Timothy Michael Herbert Fawcett Wood, has matriculated the undifferenced Arms and Supporters of the first Chief of Clan Wood in the present line, Admiral Sir Andrew Wood of Largo in Fife, at the Court of the Lord Lyon King of Arms of Scotland. He is the hereditary Representative of the Ancient Family of Wood of Largo and Chief of the Name. The crest badge that is used by members of the clan comprises the Crest of the Chief's Arms held within a traditional strap and buckle and contains the motto of the Clan's Chiefs, which is TUTUS IN UNDIS (Latin: "Safe on the Waves").

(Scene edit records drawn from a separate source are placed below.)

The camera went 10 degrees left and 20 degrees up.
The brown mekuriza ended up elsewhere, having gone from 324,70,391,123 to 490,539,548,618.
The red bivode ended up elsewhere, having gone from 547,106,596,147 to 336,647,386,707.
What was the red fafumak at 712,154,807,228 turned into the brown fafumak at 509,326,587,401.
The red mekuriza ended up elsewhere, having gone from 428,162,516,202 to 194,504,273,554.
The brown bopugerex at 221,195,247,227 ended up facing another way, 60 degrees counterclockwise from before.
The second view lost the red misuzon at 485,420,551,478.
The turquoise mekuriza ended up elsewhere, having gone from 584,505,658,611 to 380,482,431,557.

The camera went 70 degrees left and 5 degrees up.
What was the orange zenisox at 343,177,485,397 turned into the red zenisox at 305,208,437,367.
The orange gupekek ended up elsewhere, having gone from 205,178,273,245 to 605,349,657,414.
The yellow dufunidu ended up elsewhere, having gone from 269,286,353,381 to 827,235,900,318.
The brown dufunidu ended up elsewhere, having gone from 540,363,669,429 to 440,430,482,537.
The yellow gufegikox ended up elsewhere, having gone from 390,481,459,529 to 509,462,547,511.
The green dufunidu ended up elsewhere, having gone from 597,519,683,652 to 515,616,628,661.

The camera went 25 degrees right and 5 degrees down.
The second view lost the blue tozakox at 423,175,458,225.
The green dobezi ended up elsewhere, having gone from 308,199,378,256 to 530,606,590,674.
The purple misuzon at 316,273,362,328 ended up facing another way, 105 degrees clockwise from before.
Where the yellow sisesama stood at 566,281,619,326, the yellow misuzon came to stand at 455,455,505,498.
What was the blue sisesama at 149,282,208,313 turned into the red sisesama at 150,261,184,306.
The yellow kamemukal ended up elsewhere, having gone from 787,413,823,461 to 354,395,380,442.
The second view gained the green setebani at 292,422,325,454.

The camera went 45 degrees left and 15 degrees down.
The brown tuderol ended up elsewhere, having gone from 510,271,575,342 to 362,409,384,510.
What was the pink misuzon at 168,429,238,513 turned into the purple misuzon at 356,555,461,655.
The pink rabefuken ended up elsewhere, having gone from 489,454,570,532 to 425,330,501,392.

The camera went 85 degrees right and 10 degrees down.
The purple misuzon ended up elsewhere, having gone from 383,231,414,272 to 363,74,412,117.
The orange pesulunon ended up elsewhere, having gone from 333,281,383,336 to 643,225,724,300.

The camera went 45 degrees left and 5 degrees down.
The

According to the clan's official website, since 2017, Oonagh Elizabeth Susan Fawcett Wood has succeeded her father as Representative of the Ancient Family of Wood of Largo and Chief of the Name and Baroness of Largo. She is the middle offspring of her late father and is predominantly based in London England.

== Clan castles==

Largo Castle which was to the north of Lower Largo in Fife was the main castle connected with the Clan Wood. The castle dated from the fifteenth century but it was replaced by Largo House which was started in about 1750. The only remains of the original castle are a single round tower with a conical roof. The castle was held by the infamous Andrew Wood of the fifteenth and sixteenth centuries.